Set every entry below down once more, exactly as it stands, without images.
-------- Source material --------
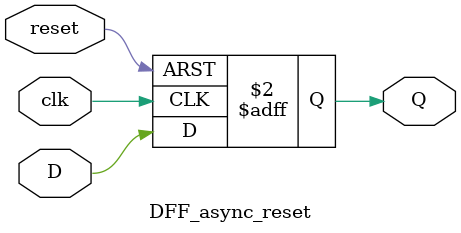
<source format=v>
module DFF_async_reset (
    input  wire D,
    input  wire clk,
    input  wire reset, 
    output reg  Q
);
    always @(posedge clk or posedge reset) begin
        if (reset)
            Q <= 1'b0;
        else
            Q <= D;
    end
endmodule


</source>
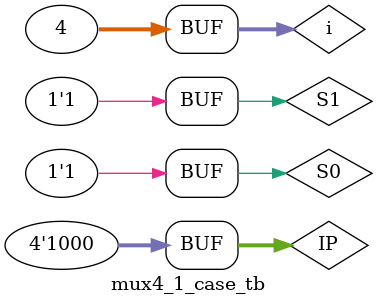
<source format=v>
module mux4_1_using_case (
     input [3:0]ip ,input s1,s0,
     output reg y
);

always @(*) begin
    case({s1,s0})
    2'd0:y=ip[0];
    2'd1:y=ip[1];
    2'd2:y=ip[2];
    2'd3:y=ip[3];
   

    endcase
    
end


    
endmodule

module mux4_1_case_tb;

 

wire Y;
reg [3:0]IP;
reg S1,S0;
integer i;

mux4_1_using_case dut  (
    .ip(IP),
    .s1(S1), .s0(S0),
    .y(Y)
);

initial 
begin
    $monitor("[%t] INPUTS=%B,SELECT LINES=%B, OUTPUTLINESSELECTED=%d ",$time,IP,{S1,S0},i);
    for(i=0;i<4;i=i+1)
    begin
        #10; IP=(2**i); {S1,S0}=i;
    end
end
endmodule
</source>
--------
## The answer
<source format=v>
module DFF_async_reset (
    input  wire D,
    input  wire clk,
    input  wire reset, 
    output reg  Q
);
    always @(posedge clk or posedge reset) begin
        if (reset)
            Q <= 1'b0;
        else
            Q <= D;
    end
endmodule


</source>
<source format=v>
module mux4_1_using_case (
     input [3:0]ip ,input s1,s0,
     output reg y
);

always @(*) begin
    case({s1,s0})
    2'd0:y=ip[0];
    2'd1:y=ip[1];
    2'd2:y=ip[2];
    2'd3:y=ip[3];
   

    endcase
    
end


    
endmodule

module mux4_1_case_tb;

 

wire Y;
reg [3:0]IP;
reg S1,S0;
integer i;

mux4_1_using_case dut  (
    .ip(IP),
    .s1(S1), .s0(S0),
    .y(Y)
);

initial 
begin
    $monitor("[%t] INPUTS=%B,SELECT LINES=%B, OUTPUTLINESSELECTED=%d ",$time,IP,{S1,S0},i);
    for(i=0;i<4;i=i+1)
    begin
        #10; IP=(2**i); {S1,S0}=i;
    end
end
endmodule
</source>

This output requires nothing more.